Family Feud becomes “Family Intrude!”
The point of this game show is self-explanatory, but rather then ringing bells before speaking, teammates slam miniature doors in each other’s faces symbolizing, “Mind your own business!”

 

The Dating Game remains “The Dating Game”
But, before you hum “Matchmaker, matchmaker” as the theme song, you should know this show has bupkis to do with finding besherts. Instead, “Dating” refers to the expiration dates stamped on products, more commonly known as the “Sell by” or “Use by” or “Discard by” date; which all Jews know is totally meaningless and just the manufacturer’s ploy to get us to buy more of their stuff. Contestants with green bread are eliminated in first round.

 

To Tell The Truth becomes “To Kvell The Tooth”
Bragging rights for mothers of dentists.

 

Beat the Clock becomes “Deplete The Clock”
Contestants potschke around while getting ready for a big simcha until they’re fashionably late, blaming it on “Jewish Standard Time” jokes.
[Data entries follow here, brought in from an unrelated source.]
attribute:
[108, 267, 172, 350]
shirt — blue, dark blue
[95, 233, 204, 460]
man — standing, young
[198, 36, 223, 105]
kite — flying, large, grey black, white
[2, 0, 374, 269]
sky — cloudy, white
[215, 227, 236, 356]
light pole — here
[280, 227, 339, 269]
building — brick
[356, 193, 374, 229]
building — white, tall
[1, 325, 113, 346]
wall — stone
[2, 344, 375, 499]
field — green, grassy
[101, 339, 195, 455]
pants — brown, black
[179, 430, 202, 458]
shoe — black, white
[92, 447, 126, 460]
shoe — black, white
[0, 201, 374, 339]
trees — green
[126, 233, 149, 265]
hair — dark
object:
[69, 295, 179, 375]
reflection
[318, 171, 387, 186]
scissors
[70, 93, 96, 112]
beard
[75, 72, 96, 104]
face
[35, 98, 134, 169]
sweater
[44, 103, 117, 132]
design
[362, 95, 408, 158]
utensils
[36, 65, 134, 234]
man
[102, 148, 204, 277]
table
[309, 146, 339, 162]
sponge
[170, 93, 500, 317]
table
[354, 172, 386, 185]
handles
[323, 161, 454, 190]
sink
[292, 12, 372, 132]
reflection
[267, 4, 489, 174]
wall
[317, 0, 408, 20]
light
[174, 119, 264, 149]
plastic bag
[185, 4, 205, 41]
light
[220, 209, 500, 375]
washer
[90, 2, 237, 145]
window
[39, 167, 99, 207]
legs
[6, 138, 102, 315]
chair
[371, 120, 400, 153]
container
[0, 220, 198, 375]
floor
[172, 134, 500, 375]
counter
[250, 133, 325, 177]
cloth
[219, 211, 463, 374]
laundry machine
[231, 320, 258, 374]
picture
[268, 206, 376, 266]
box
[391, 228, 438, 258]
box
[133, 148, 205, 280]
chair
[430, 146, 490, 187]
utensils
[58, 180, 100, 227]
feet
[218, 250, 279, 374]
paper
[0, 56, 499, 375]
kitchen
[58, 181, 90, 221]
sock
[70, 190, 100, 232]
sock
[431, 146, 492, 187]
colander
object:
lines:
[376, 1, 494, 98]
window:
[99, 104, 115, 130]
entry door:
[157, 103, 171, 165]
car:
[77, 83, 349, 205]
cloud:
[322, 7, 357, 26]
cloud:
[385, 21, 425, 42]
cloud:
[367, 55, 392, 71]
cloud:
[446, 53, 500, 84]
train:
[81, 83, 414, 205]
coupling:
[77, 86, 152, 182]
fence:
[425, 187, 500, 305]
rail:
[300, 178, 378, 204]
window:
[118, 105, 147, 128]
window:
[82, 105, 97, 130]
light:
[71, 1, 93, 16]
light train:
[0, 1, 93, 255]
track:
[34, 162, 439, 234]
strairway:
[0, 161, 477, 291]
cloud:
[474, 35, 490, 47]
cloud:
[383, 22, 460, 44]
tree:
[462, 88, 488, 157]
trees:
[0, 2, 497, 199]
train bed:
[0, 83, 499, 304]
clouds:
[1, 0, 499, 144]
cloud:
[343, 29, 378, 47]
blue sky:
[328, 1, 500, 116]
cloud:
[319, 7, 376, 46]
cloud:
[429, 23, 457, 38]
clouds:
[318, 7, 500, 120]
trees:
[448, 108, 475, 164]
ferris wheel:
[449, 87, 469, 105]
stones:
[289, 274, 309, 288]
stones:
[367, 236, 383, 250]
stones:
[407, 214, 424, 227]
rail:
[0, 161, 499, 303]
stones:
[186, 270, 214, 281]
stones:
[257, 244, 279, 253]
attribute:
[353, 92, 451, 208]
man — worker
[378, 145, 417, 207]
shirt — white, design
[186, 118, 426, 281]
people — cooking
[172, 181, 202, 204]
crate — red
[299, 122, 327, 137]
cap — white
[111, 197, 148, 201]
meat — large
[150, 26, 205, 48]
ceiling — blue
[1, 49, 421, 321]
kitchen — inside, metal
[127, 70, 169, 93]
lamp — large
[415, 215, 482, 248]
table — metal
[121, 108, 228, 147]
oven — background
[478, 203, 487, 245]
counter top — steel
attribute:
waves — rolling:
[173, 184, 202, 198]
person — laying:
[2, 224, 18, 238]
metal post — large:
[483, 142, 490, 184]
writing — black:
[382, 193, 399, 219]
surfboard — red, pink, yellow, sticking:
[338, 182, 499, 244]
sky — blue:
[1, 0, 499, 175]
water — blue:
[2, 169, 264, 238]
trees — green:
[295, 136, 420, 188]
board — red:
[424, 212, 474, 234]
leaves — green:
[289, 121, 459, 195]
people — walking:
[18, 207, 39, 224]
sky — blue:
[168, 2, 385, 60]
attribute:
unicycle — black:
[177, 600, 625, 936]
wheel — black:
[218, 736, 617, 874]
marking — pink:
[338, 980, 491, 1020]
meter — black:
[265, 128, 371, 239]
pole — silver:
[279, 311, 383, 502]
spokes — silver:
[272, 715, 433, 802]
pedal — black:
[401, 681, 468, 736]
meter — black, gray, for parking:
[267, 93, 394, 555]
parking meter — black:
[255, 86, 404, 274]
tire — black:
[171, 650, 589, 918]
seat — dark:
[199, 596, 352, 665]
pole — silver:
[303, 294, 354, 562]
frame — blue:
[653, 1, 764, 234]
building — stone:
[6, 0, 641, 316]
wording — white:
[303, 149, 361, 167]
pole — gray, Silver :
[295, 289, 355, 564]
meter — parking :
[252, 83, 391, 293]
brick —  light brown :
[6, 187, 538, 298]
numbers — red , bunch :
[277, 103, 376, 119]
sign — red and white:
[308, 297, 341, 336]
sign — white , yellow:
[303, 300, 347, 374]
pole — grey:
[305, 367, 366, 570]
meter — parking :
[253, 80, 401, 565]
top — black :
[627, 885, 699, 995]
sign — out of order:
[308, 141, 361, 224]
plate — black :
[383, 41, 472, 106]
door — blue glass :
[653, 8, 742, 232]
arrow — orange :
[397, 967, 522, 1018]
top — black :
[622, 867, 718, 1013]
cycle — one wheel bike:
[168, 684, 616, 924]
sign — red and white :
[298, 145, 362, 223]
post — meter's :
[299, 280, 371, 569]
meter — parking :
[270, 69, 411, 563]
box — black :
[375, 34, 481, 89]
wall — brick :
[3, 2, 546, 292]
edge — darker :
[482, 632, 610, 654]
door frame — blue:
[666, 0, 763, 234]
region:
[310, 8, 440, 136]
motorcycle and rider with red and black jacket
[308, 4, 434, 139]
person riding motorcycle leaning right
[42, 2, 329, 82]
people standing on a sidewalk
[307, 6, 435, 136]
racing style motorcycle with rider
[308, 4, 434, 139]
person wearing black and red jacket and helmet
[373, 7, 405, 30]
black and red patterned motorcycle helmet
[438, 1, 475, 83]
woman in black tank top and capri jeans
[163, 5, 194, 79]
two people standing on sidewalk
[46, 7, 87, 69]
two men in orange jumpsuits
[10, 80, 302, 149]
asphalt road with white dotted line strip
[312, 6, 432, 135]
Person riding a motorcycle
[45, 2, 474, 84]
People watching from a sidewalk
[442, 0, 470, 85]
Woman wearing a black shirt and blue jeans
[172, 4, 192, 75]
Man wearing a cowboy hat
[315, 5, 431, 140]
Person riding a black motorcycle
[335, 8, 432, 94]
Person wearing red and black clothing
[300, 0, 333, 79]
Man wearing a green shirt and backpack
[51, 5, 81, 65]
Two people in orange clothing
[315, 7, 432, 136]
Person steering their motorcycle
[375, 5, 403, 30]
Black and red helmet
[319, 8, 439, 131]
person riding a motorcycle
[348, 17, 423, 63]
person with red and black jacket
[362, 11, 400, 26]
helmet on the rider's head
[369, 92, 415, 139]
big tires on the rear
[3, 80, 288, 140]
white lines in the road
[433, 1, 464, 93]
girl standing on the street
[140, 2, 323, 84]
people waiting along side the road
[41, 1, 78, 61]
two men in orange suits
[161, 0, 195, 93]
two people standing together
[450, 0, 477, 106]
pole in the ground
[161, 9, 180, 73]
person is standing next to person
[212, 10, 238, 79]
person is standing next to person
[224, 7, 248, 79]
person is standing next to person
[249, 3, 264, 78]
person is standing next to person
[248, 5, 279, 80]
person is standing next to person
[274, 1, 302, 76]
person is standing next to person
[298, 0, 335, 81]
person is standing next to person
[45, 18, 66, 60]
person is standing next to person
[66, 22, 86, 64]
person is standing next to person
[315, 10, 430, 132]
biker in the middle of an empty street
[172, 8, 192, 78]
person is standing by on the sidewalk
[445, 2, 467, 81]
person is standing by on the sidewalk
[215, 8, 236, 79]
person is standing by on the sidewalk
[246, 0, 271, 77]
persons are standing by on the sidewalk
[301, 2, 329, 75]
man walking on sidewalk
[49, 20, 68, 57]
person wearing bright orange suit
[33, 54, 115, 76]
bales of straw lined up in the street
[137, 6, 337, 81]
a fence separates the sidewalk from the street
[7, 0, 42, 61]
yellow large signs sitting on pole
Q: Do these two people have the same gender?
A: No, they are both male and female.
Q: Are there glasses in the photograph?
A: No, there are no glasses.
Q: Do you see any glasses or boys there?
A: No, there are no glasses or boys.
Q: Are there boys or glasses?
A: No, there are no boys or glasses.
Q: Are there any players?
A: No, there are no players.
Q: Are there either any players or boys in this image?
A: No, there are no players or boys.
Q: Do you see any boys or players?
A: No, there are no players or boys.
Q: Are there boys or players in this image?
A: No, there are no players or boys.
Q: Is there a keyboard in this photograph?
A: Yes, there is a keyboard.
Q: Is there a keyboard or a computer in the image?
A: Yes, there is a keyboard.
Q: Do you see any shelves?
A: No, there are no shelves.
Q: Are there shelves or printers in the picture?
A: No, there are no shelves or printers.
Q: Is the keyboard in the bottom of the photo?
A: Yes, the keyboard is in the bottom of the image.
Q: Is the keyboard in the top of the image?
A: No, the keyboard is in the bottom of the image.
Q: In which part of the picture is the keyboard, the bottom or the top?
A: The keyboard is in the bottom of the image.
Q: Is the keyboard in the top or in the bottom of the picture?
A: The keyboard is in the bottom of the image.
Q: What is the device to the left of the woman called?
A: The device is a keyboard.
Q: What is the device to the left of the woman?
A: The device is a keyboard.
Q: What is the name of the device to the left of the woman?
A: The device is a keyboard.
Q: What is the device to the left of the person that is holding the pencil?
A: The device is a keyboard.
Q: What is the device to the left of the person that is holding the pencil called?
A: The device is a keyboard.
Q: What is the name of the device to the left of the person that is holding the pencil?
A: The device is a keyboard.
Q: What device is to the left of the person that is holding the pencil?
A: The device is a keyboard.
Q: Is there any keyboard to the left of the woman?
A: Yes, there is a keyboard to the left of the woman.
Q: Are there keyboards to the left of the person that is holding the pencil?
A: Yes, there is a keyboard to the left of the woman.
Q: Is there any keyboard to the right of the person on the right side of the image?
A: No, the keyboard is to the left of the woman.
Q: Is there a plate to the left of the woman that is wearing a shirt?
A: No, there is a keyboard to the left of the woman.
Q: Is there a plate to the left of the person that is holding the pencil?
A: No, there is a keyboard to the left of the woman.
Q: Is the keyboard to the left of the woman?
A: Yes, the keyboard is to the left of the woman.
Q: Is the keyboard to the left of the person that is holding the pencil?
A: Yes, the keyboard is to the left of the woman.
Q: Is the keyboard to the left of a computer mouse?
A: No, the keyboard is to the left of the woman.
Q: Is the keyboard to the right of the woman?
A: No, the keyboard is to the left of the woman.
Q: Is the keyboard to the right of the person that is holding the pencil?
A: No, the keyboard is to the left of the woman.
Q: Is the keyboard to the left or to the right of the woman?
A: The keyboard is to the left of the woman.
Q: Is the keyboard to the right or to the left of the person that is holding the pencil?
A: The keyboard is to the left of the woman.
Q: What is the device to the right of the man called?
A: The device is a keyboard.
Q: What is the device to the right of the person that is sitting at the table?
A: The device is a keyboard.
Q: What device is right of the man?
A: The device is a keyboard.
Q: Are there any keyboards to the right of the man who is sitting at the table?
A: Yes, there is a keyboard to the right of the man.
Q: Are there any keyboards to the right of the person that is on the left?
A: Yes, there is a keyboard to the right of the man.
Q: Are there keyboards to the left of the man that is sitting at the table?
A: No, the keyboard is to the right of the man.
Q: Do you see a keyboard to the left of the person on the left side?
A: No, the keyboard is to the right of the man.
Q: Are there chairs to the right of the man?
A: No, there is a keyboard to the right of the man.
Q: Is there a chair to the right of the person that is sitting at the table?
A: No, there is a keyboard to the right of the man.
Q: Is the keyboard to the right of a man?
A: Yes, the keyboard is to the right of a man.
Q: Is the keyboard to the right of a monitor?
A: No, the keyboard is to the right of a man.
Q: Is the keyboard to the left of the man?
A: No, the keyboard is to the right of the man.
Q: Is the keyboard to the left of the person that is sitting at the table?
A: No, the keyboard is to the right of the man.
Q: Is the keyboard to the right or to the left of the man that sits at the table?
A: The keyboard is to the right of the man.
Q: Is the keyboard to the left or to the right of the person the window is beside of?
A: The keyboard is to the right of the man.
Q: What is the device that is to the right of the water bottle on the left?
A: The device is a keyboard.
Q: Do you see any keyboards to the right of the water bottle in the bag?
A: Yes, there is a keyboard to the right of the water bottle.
Not to be confused with Receipt & Schlock, which involves saving sales-slips for years so you can bring items back past return dates, (because they’re meaningless too!) citing shoddy workmanship, and cheap imports from Germany.

 

Are You Smarter Than a Fifth Grader? becomes “Are You Smarter Than a Bar Mitzvah Boy?”
The answer is no because he figured out a way to become a man, yet still have his parents completely support him for five more years.

 

Name That Tune becomes “Name That Tone
The host of the show reprimands, “Last I checked, I was the matriarch of this family – and I don’t like the tone of your voice, young lady.” Contestants must guess what that tone sounds like AND the age of the adult being scolded.